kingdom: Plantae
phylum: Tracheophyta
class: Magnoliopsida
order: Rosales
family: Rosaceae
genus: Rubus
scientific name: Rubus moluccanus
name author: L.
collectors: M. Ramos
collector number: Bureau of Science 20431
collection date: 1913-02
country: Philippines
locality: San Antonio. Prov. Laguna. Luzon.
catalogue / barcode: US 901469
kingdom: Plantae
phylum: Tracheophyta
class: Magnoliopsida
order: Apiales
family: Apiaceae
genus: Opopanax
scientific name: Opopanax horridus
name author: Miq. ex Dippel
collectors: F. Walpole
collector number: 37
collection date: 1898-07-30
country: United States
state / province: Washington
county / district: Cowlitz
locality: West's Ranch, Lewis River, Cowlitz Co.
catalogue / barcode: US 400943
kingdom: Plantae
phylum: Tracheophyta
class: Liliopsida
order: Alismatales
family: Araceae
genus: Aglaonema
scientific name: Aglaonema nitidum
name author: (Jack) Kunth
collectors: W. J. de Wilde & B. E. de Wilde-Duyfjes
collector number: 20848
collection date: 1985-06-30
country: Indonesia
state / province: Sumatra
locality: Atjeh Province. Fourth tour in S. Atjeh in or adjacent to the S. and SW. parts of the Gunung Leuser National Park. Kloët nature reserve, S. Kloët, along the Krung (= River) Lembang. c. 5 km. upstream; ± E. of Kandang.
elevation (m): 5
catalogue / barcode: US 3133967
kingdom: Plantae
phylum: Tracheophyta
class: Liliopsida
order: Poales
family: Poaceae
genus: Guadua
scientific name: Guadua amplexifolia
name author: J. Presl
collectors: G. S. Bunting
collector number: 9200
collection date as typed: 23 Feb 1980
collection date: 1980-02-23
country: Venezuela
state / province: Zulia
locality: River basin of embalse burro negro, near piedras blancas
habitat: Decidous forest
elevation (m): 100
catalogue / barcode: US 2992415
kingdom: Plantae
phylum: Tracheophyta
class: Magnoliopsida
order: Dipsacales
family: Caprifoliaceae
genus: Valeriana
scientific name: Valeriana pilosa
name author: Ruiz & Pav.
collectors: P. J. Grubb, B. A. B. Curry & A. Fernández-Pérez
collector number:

◇ ◇ ◇

- _EXERCISE TASK_: Identify each line of the rows above that contains the string "number", and copy every such line in full.

- _WORKED ANSWER_:
collector number: Bureau of Science 20431
collector number: 37
collector number: 20848
collector number: 9200
collector number:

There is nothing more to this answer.